Note du PandaRedacteur : beaucoup de comités de gouvernance IA se rassurent en cochant la case “un humain valide chaque déploiement d’agent”. Personne ne demande jamais combien de temps cet humain passe vraiment à évaluer, ni depuis combien de validations d’affilée il n’a rien refusé. Ce sont pourtant les deux seuls chiffres qui disent si le garde-fou tient encore debout.


Ce que ça change concrètement

Personne ne demande de supprimer la supervision humaine. On demande de la déplacer là où elle produit un effet : en amont, sur la conception des politiques et des plafonds de privilège, au lieu de l’aval et de sa validation répétitive. Un humain sait concevoir un plafond de privilège correct une fois.

L’HIL ne sait pas évaluer correctement mille actions individuelles par jour, et il n’y a aucune formation qui corrigera ça.

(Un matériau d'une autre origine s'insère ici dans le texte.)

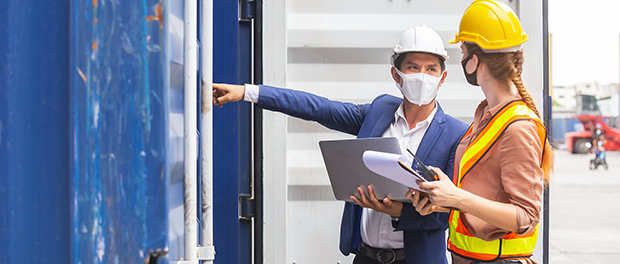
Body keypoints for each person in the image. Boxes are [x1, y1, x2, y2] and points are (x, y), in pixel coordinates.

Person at [213, 25, 468, 264]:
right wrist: (248, 92)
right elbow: (319, 108)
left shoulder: (456, 135)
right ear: (396, 74)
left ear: (442, 77)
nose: (422, 76)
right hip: (365, 257)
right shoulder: (379, 111)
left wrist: (397, 210)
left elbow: (452, 212)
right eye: (413, 67)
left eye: (431, 69)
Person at [407, 1, 555, 264]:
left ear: (474, 61)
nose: (462, 59)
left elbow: (526, 218)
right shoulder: (487, 114)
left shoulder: (518, 127)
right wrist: (442, 199)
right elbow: (485, 193)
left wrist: (457, 197)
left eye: (463, 51)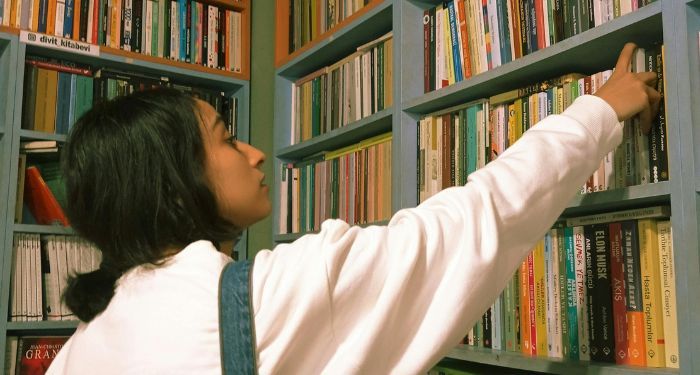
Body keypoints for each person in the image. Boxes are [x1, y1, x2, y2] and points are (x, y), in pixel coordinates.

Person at [47, 43, 659, 374]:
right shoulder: (265, 299)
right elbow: (480, 217)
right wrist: (598, 110)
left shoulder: (83, 347)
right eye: (227, 139)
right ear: (174, 184)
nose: (258, 154)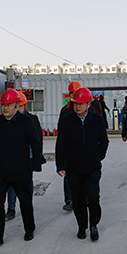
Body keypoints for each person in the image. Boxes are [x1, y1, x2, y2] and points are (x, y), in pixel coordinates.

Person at [0, 89, 42, 247]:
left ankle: (29, 229)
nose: (5, 108)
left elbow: (35, 143)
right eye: (3, 105)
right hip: (0, 172)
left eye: (9, 105)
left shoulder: (26, 122)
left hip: (20, 171)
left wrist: (35, 164)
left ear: (16, 105)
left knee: (25, 202)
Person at [56, 87, 109, 241]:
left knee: (93, 197)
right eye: (75, 103)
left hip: (92, 167)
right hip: (74, 168)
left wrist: (98, 156)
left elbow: (104, 141)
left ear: (88, 104)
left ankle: (93, 225)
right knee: (78, 200)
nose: (77, 106)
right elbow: (61, 144)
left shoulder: (97, 120)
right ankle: (82, 226)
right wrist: (61, 165)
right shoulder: (67, 121)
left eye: (81, 103)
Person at [6, 90, 46, 221]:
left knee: (27, 182)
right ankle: (11, 208)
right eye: (15, 106)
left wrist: (37, 160)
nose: (17, 109)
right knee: (11, 184)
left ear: (25, 106)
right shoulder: (7, 120)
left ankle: (27, 204)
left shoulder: (32, 120)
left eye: (19, 106)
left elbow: (38, 140)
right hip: (11, 158)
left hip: (27, 158)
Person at [58, 80, 82, 212]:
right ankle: (69, 200)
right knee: (68, 176)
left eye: (75, 92)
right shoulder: (65, 111)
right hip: (69, 149)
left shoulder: (88, 109)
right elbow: (61, 133)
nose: (73, 95)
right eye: (72, 93)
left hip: (83, 148)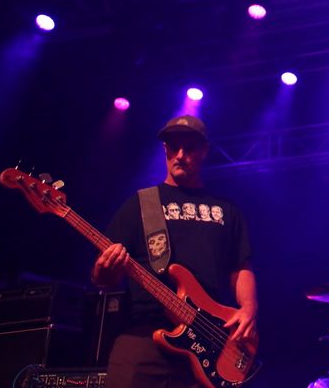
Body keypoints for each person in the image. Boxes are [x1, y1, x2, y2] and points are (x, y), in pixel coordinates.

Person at [91, 115, 258, 388]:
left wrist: (249, 309)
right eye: (173, 147)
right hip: (144, 336)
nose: (180, 155)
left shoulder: (226, 210)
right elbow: (104, 279)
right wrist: (104, 269)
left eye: (189, 148)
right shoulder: (141, 204)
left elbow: (240, 266)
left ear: (204, 151)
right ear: (165, 149)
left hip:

Je retrouve exactement ce que je notais dans mon analyse sur AWS Kiro et sur la faille MCP Amazon Q. Dans les deux cas, la validation humaine existait sur le papier ; ce qui manquait, c’était une frontière structurelle empêchant l’agent de modifier lui-même les règles censées le gouverner.

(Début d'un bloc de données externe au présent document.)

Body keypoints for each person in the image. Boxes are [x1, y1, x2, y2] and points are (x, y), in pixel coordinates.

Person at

Le scoping en couches de Brandwine tape pile sur ce point faible. Un plafond de privilège statique, défini hors de portée de l’agent, ne se contourne ni par une réécriture de configuration, ni par un message d’erreur habilement tourné.

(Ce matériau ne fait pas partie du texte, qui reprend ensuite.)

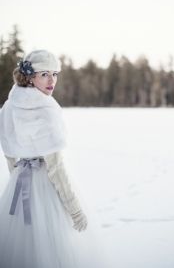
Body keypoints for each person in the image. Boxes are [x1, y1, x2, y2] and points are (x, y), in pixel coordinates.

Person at [0, 50, 108, 268]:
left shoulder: (8, 107)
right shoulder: (46, 109)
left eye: (55, 73)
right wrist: (75, 210)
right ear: (30, 77)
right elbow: (56, 169)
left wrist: (17, 181)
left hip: (19, 187)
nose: (52, 81)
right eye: (44, 74)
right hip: (46, 187)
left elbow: (10, 154)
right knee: (54, 248)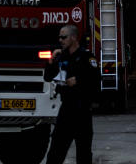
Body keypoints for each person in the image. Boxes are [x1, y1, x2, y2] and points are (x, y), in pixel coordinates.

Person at [43, 24, 100, 164]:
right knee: (55, 151)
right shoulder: (61, 57)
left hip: (82, 110)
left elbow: (96, 79)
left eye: (64, 37)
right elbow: (48, 77)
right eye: (59, 37)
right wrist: (51, 62)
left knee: (83, 153)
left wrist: (78, 80)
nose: (60, 40)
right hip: (66, 109)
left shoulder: (87, 57)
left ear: (74, 37)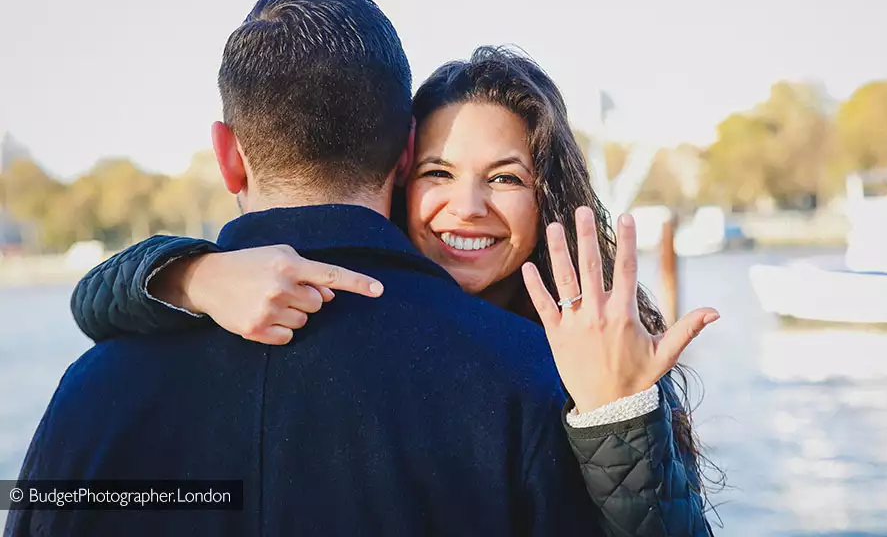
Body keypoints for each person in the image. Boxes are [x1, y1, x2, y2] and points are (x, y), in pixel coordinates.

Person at [62, 42, 720, 536]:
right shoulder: (259, 291)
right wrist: (191, 273)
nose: (466, 207)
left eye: (506, 179)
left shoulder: (587, 362)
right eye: (440, 171)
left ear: (546, 196)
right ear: (403, 166)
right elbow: (92, 301)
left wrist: (618, 419)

Note du PandaRedacteur : on pourrait quand meme se poser la question pourquoi si c’est la doctrine Amazon….ces failles ont été la ? Amazon aurait-il succomber au principe de compliance trop poussé ? (l’équivalent du test d’intrusion qui instruse plus…. (c)Hervé Schauer…)


📚 Quelques références pour aller plus loin


À retenir 📌

  • Eric Brandwine (Amazon) conteste le human-in-the-loop comme garde-fou par défaut de la gouvernance agentique.
  • La normalisation de la déviance explique pourquoi une validation humaine répétitive à haute cadence finit par devenir un rituel plutôt qu'un contrôle réel.
  • L'alternative d'Amazon : garde-fous statiques, privilèges maximum par agent, et politiques dynamiquement scopées selon la tâche.
  • La supervision humaine se déplace en amont, sur la conception des politiques, plutôt qu'en aval sur la validation répétitive de chaque action.
  • Un plafond de privilège structurel, hors de portée de l'agent, résiste à ce qu'aucune validation humaine fatigable ne peut garantir à long terme.